The EUR 10,000 installations will be analyzed in this section. Various simulations were performed, from replacing 10% of the modules to replacing 100% of them. Since there was no displayed major difference until there was a need to replace 100% of the modules, the worst-case scenario will be displayed. The whole number of modules, 25, will need replacement every 12 years. EUR 1500 of labor was considered for the two necessary replacements in years 13 and 25. Twenty-five modules account for a total of EUR 3854.

Figure 39 displays the new cumulative profits. It is possible to conclude that, even in the worst-case scenario, for a EUR 10,000 installation, PERC is the technology that should be chosen to perform fixed investment installations.

Now, the same situation applies to the EUR 5000 installations. Ten modules will be replaced in years 13 and 25, costing EUR 1541 in modules and EUR 1000 in labor for each intervention. The new cumulative profits are displayed in Figure 40. It is possible to conclude that, even in the worst-case scenario, for a EUR 5000 installation, PERC is the technology that should be chosen to perform fixed investment installations.

7. Conclusions

The HJT module had outperformed the PERC module in conditions where irradiance surpassed the 300 W/m² value by an average of 1.88%. In the presence of clouds, the PERC module displayed better efficiency, but, analyzing that both modules output low power due to the lack of irradiance, this difference can be neglected.

After collecting data that characterize module behavior, it was possible to simulate the performance of some installations and compare the economic performance. It was concluded that, in the presence of installations with constraints of installed power or installation area, it is better to choose the HJT technology for these projects. As the nominal power will be similar, the more expensive and more efficient HJT modules will turn more profitable in the long run, despite both installations achieving the break-even point considerably fast, making them good investments.

When projects have limited investment, PERC is the technology that should be used in the installations. The lower costs of the modules allow for more modules to be installed, which will compensate for the slightly lower efficiency displayed in the experimental analysis.
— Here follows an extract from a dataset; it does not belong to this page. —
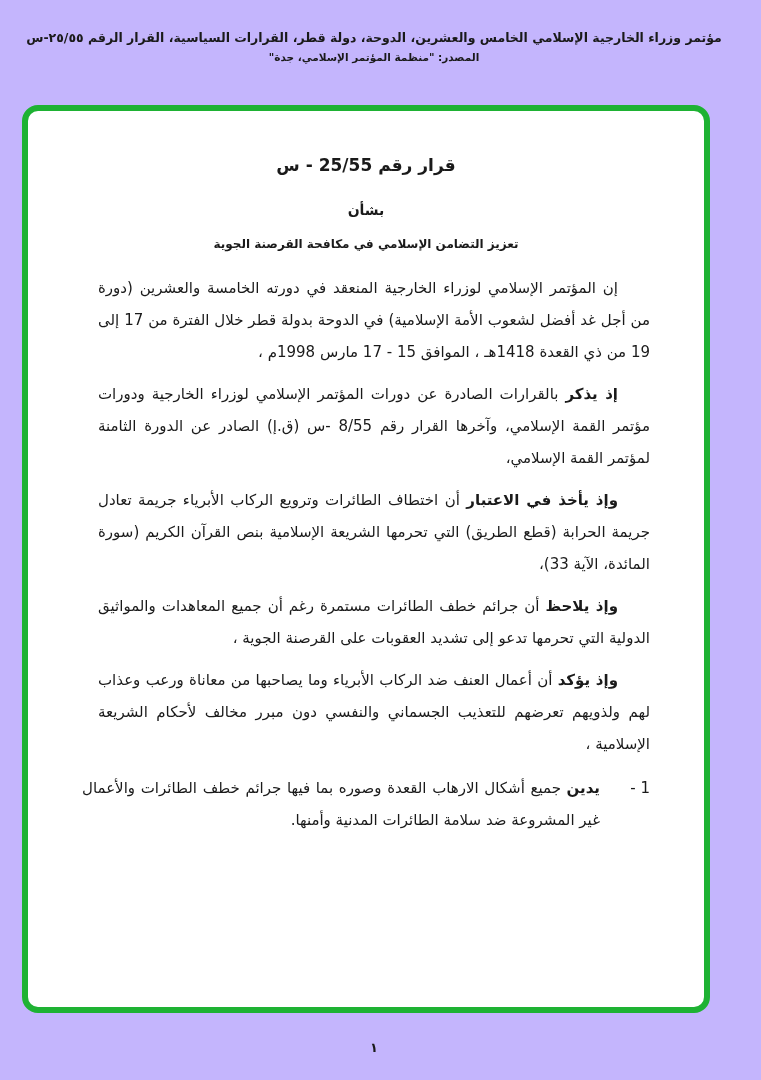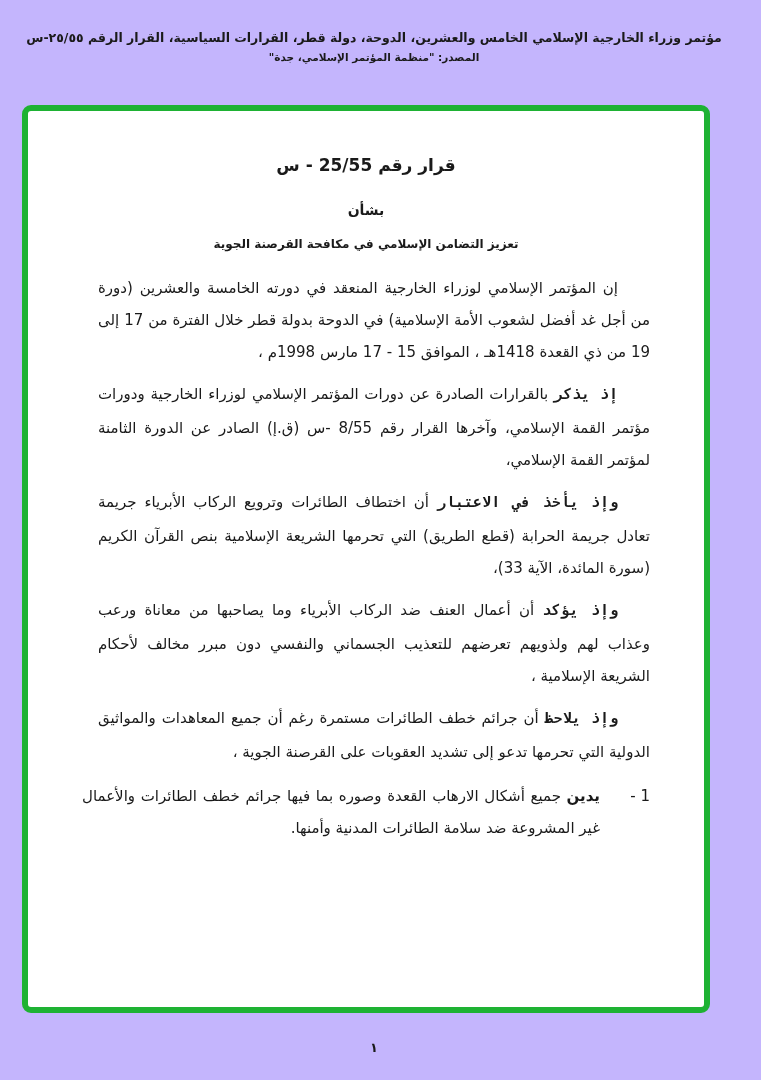"قرار رقم 25/55 - س" .green-box { border-radius: 9px -> 16px }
For this type of installation, even considering the worst-case scenario where the PERC modules need to be replaced as soon as the warranty expires, it was concluded that they were still the viable solution to search for.
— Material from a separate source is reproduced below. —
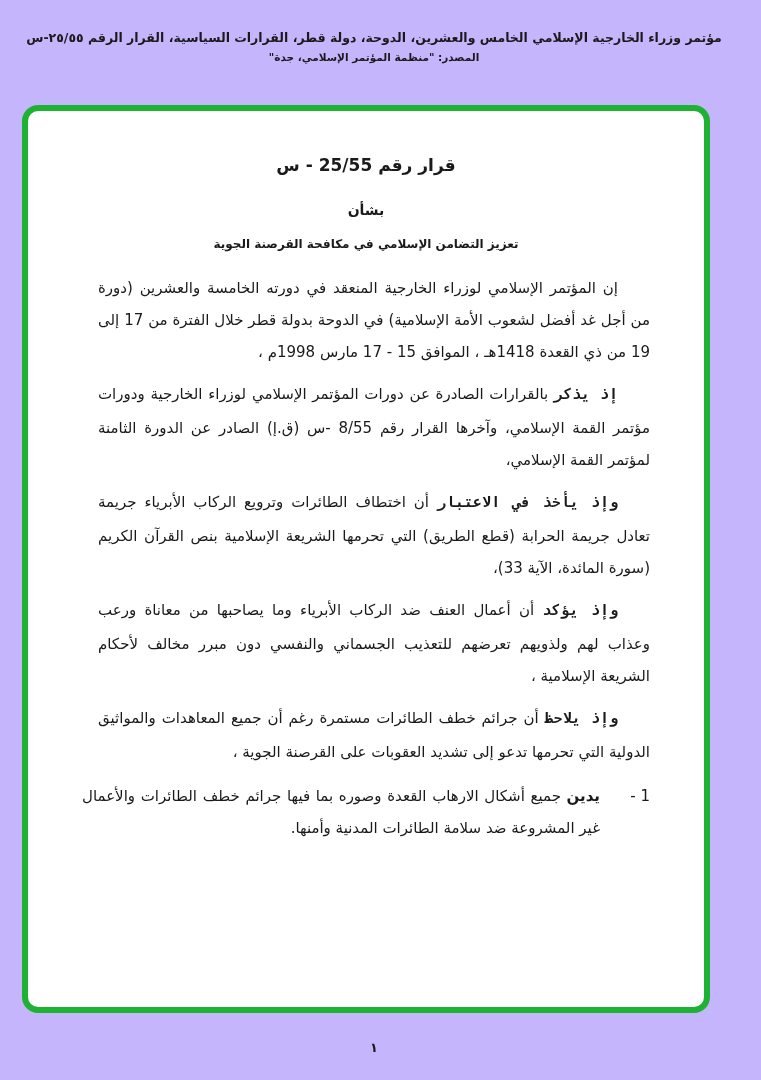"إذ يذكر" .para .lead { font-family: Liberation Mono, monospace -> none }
Although experimental analysis has been performed and conclusions about the performance of two technologies were given, there is still some future work that can be carried out:

• Installation of the modules oriented directly toward the sun to optimize exposure and increase output power, and the HJT module can receive irradiance from both sides, increasing its efficiency;
• Installation of two modules of each technology in which one of the modules does not receive any cleaning to understand and compare the performance of these effects on the output;
• Comparison of HJT technology with other technologies that have been raising interest over the last years, such as interdigitated back contact (IBC) cells and tunnel oxide passivated contact (TOPcon) cells;
• Introduction of cooling techniques to understand the effect of temperature in a module with the same irradiance, and study of the economic feasibility of these new projects.